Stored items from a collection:
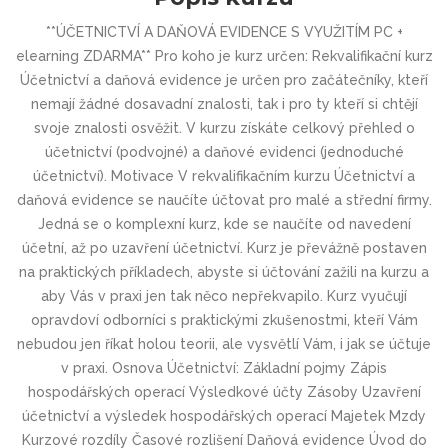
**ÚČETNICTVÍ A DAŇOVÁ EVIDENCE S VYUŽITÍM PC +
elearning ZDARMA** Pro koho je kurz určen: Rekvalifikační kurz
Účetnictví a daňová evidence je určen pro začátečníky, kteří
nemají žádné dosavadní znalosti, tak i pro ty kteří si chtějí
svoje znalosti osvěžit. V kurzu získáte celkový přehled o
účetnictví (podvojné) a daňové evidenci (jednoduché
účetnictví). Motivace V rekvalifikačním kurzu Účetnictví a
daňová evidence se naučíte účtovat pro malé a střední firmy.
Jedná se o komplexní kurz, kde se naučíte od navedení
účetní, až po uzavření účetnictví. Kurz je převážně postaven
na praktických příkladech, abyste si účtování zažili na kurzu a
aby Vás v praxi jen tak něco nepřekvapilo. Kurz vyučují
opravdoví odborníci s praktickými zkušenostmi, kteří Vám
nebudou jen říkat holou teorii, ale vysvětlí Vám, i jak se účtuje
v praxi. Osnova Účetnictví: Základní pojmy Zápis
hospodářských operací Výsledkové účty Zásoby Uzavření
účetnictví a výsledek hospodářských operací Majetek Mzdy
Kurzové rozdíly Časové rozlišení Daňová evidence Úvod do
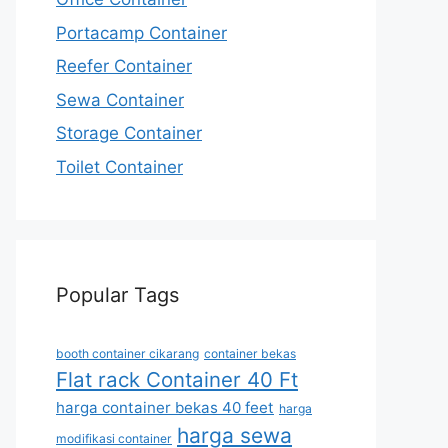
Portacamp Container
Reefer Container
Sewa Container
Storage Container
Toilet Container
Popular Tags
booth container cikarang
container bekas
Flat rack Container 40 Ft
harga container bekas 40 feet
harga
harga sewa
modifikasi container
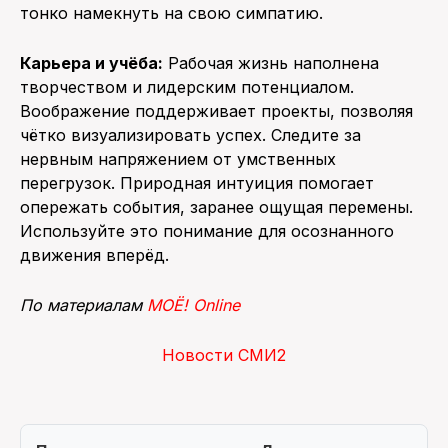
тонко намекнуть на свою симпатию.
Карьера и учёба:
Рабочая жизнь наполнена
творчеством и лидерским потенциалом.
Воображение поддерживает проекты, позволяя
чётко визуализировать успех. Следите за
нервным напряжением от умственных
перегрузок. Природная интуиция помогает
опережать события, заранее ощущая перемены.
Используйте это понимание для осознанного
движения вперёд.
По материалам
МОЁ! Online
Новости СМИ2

==

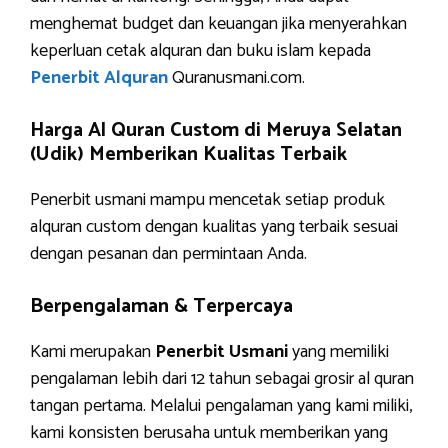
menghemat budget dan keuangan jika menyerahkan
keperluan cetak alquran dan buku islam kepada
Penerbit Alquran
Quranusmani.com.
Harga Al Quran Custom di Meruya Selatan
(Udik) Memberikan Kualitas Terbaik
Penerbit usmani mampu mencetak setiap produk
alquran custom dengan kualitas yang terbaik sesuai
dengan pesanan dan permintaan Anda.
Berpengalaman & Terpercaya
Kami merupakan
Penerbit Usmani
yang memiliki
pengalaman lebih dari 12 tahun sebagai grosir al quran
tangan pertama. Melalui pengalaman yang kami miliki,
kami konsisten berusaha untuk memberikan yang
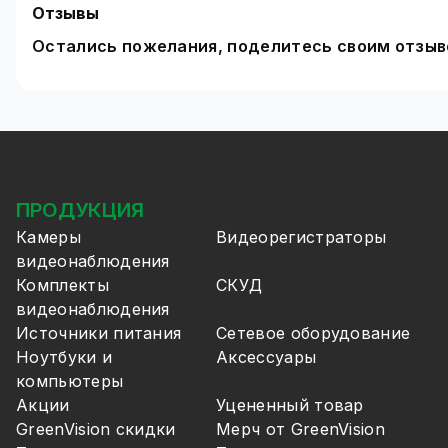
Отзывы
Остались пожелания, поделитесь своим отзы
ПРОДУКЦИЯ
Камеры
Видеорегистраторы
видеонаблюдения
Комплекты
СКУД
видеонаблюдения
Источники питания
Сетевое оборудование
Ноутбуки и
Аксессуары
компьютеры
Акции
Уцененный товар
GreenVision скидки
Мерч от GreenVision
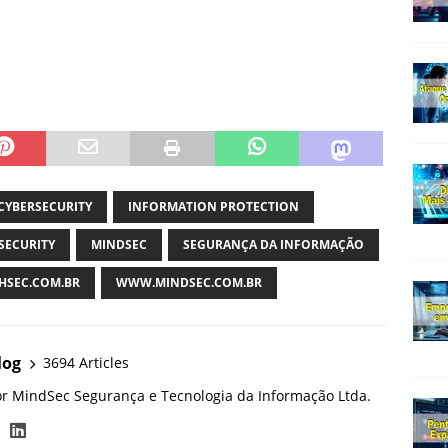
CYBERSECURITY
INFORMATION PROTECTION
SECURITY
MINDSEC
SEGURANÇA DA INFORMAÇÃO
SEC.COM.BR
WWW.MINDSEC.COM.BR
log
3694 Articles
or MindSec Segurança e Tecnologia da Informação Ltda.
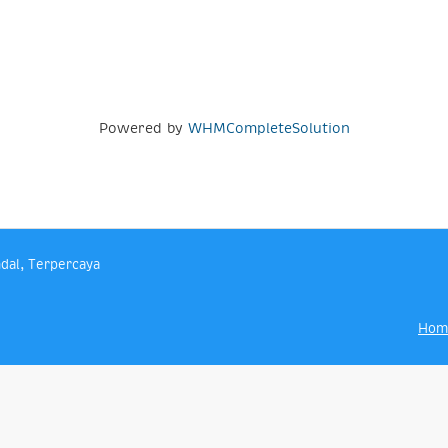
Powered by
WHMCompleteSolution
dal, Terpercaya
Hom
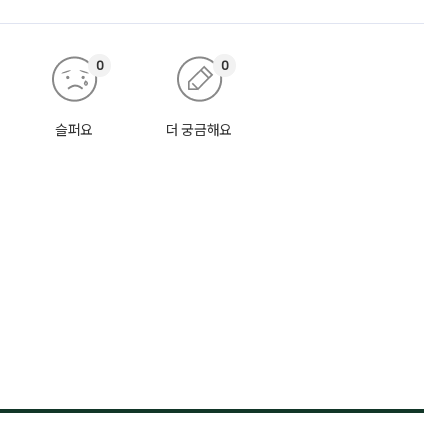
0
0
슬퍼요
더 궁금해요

### [TO-DO ITEM]
In the entries, change the lines from the line with "тонко намекнуть на свою симпатию." up to and including the line with "Новости СМИ2" by swapping "Воображение" for "Фантазия", and give only those lines back with nothing else altered.

### [OUTPUT OF THE EXERCISE]
тонко намекнуть на свою симпатию.
Карьера и учёба:
Рабочая жизнь наполнена
творчеством и лидерским потенциалом.
Фантазия поддерживает проекты, позволяя
чётко визуализировать успех. Следите за
нервным напряжением от умственных
перегрузок. Природная интуиция помогает
опережать события, заранее ощущая перемены.
Используйте это понимание для осознанного
движения вперёд.
По материалам
МОЁ! Online
Новости СМИ2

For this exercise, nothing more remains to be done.